À quarante-huit heures d’un scrutin présidentiel scruté de près, une voix collective s’élève au-dessus du tumulte de fin de campagne. Le Consortium panafricain pour la paix a choisi le terrain de l’appel solennel plutôt que celui de la dénonciation.
Une déclaration à contretemps de la fièvre électorale
Le 13 mars 2026, l’organisation a rendu publique une déclaration d’exhortation à la retenue. Elle s’adresse à l’ensemble des acteurs de la vie politique et sociale du Congo-Brazzaville, à deux jours du vote présidentiel prévu le 15 mars.
Le timing n’a rien d’anodin. Les déclarations de ce type arrivent rarement par hasard. Elles épousent les moments où la tension menace de déborder le cadre du débat démocratique, lorsque les derniers meetings échauffent les esprits.
Le Consortium réunit des organisations panafricaines engagées de longue date pour la paix et la démocratie sur le continent. Son intervention place le débat congolais dans une perspective régionale, là où chaque crispation nationale résonne au-delà des frontières.

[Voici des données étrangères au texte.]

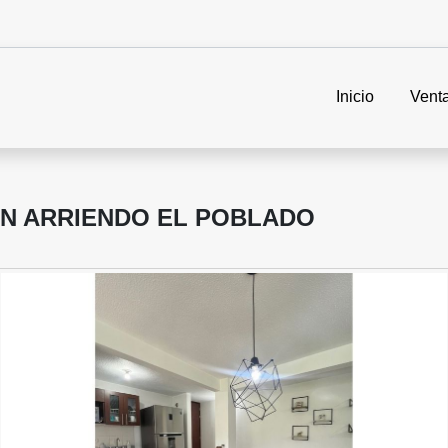
Inicio
Vent
N ARRIENDO EL POBLADO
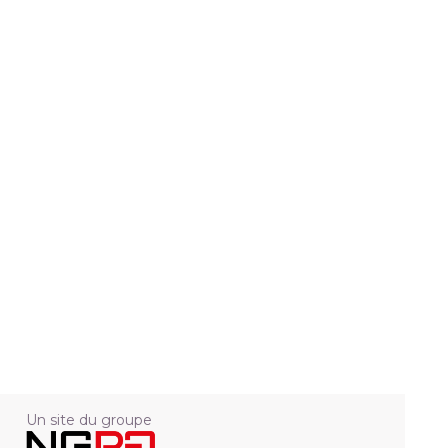
Un site du groupe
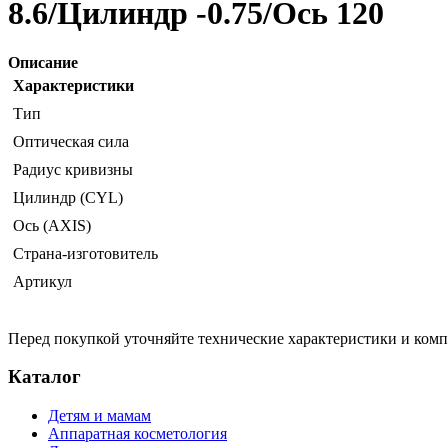
8.6/Цилиндр -0.75/Ось 120
Описание
Характеристики
Тип
Оптическая сила
Радиус кривизны
Цилиндр (CYL)
Ось (AXIS)
Страна-изготовитель
Артикул
Перед покупкой уточняйте технические характеристики и ком
Каталог
Детям и мамам
Аппаратная косметология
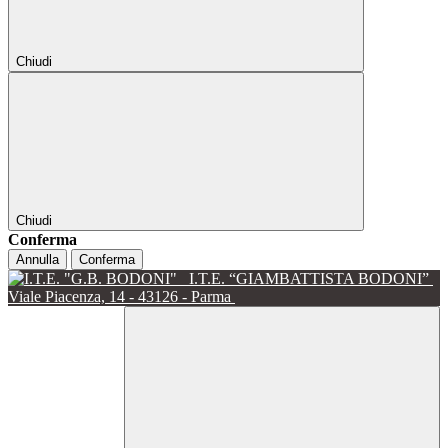
Chiudi
Chiudi
Conferma
Annulla
Conferma
I.T.E. “GIAMBATTISTA BODONI”
Viale Piacenza, 14 - 43126 - Parma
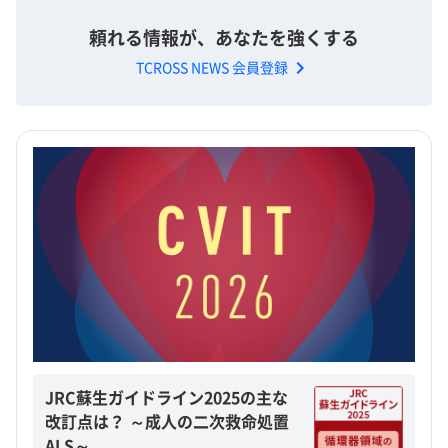
頼れる情報が、あなたを強くする
chevron_right
TCROSS NEWS 会員登録
JRC蘇生ガイドライン2025の主な
改訂点は？ ～成人の二次救命処置
ALS～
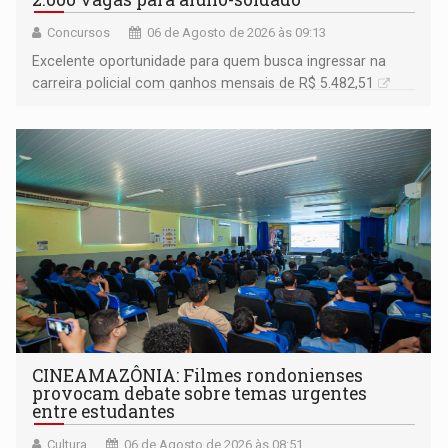
Concursos
06 de Agosto de 2026 às 09:13
Excelente oportunidade para quem busca ingressar na
carreira policial com ganhos mensais de R$ 5.482,51
CINEAMAZÔNIA: Filmes rondonienses
provocam debate sobre temas urgentes
entre estudantes
Cultura
06 de Agosto de 2026 às 08:51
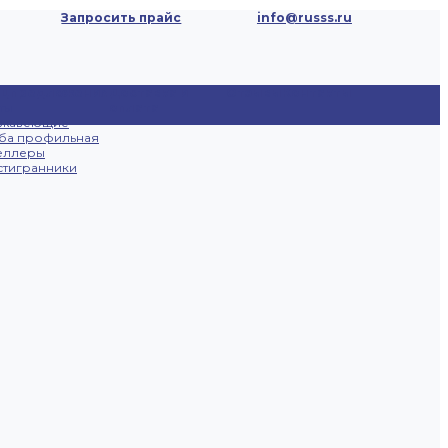
Запросить прайс
info@russs.ru
ецпредложения
Доставка и
Отзывы
Контакты
ты
оплата
ржавеющие
ба профильная
еллеры
тигранники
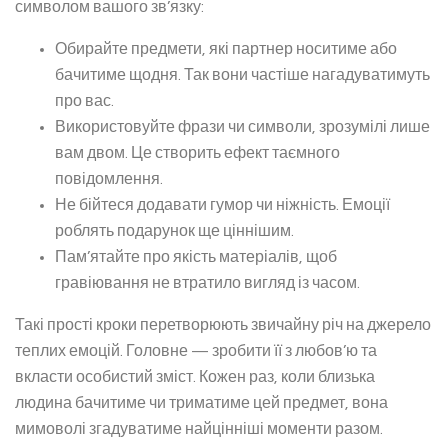
символом вашого зв’язку:
Обирайте предмети, які партнер носитиме або
бачитиме щодня. Так вони частіше нагадуватимуть
про вас.
Використовуйте фрази чи символи, зрозумілі лише
вам двом. Це створить ефект таємного
повідомлення.
Не бійтеся додавати гумор чи ніжність. Емоції
роблять подарунок ще ціннішим.
Пам’ятайте про якість матеріалів, щоб
гравіювання не втратило вигляд із часом.
Такі прості кроки перетворюють звичайну річ на джерело
теплих емоцій. Головне — зробити її з любов’ю та
вкласти особистий зміст. Кожен раз, коли близька
людина бачитиме чи триматиме цей предмет, вона
мимоволі згадуватиме найцінніші моменти разом.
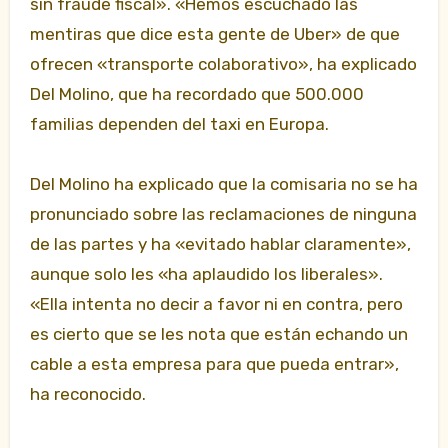
sin fraude fiscal». «Hemos escuchado las
mentiras que dice esta gente de Uber» de que
ofrecen «transporte colaborativo», ha explicado
Del Molino, que ha recordado que 500.000
familias dependen del taxi en Europa.
Del Molino ha explicado que la comisaria no se ha
pronunciado sobre las reclamaciones de ninguna
de las partes y ha «evitado hablar claramente»,
aunque solo les «ha aplaudido los liberales».
«Ella intenta no decir a favor ni en contra, pero
es cierto que se les nota que están echando un
cable a esta empresa para que pueda entrar»,
ha reconocido.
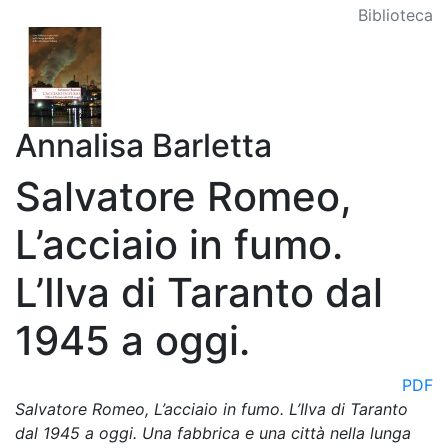
Biblioteca
Annalisa Barletta
Salvatore Romeo,
L’acciaio in fumo.
L’Ilva di Taranto dal
1945 a oggi.
PDF
Salvatore Romeo, L’acciaio in fumo. L’Ilva di Taranto
dal 1945 a oggi. Una fabbrica e una città nella lunga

Un climat de campagne sous tension
La déclaration ne tombe pas dans un ciel serein. Elle s’inscrit dans un contexte marqué par les frictions des dernières heures de la campagne. Plusieurs voix réclament un examen attentif des conditions dans lesquelles le scrutin doit se tenir.
Des acteurs de la société civile et de l’opposition jugent le processus déséquilibré. Selon eux, l’avantage pencherait du côté du président sortant, Denis Sassou-Nguesso. Ces critiques, portées sur la place publique, nourrissent un climat de défiance que personne ne sous-estime.
C’est précisément cette atmosphère que le Consortium entend désamorcer. Plutôt que d’arbitrer le fond des griefs, il cherche à préserver le cadre, ce socle minimal sans lequel aucun vote ne saurait être tenu pour légitime aux yeux du plus grand nombre.
Préserver la paix civile avant, pendant et après
Le cœur du message tient en une exigence simple à formuler, plus délicate à tenir. L’organisation appelle tous les acteurs, candidats, partisans et citoyens, à préserver la paix civile. Cette exhortation couvre l’avant, le pendant et l’après-vote.
La précision temporelle compte. Les contentieux post-électoraux figurent souvent parmi les phases les plus périlleuses des transitions africaines. En englobant les heures qui suivront l’annonce des résultats, le Consortium vise le moment où les frustrations risquent de s’exprimer.
L’appel s’adresse autant aux états-majors qu’aux militants de terrain. Car la retenue, pour produire ses effets, doit irriguer toute la chaîne, des plateaux de campagne aux quartiers où se croisent les sympathisants rivaux.
Une responsabilité renvoyée aux autorités
Le texte ne s’arrête pas aux seuls protagonistes politiques. Il interpelle directement les autorités, sommées de garantir la transparence et la sécurité du processus électoral. Le partage des responsabilités est ainsi clairement posé.
Cette double adresse traduit une lecture lucide. La paix civile ne repose pas uniquement sur la modération des candidats. Elle dépend aussi de la confiance que les institutions sauront inspirer par la régularité de l’organisation du vote.
En réclamant transparence et sécurité, le Consortium touche aux deux ressorts de la crédibilité d’un scrutin. L’une rassure sur la sincérité du décompte, l’autre sur la protection des électeurs. Les deux conditionnent l’acceptation du verdict des urnes.
Une voix panafricaine dans le débat congolais
L’intervention dit aussi quelque chose de la place prise par les acteurs régionaux dans les rendez-vous électoraux nationaux. Le Consortium ne se positionne pas comme juge, mais comme gardien d’un principe partagé sur le continent.
Cette posture a sa cohérence. En s’abstenant de trancher entre majorité et opposition, l’organisation protège sa capacité à parler à tous. Sa légitimité tient à cette équidistance assumée, qui lui permet d’être entendue de chaque camp.
Reste que les déclarations, aussi pesées soient-elles, ne valent que par leur réception. L’appel du Consortium sera mesuré à l’aune du climat dans lequel se déroulera le scrutin, puis à celle de la manière dont seront accueillis ses résultats.
Un test pour la maturité du processus
Le 15 mars constituera donc une échéance à plusieurs niveaux. Au-delà du choix des électeurs, il s’agira d’observer si l’exhortation à la retenue trouve un écho concret dans les comportements des acteurs concernés.
Pour le Congo-Brazzaville, l’enjeu dépasse le seul résultat. La capacité collective à traverser cette séquence sans rupture dira beaucoup de la solidité du contrat civique. Le message du Consortium pose, en creux, cette question essentielle à toute la société.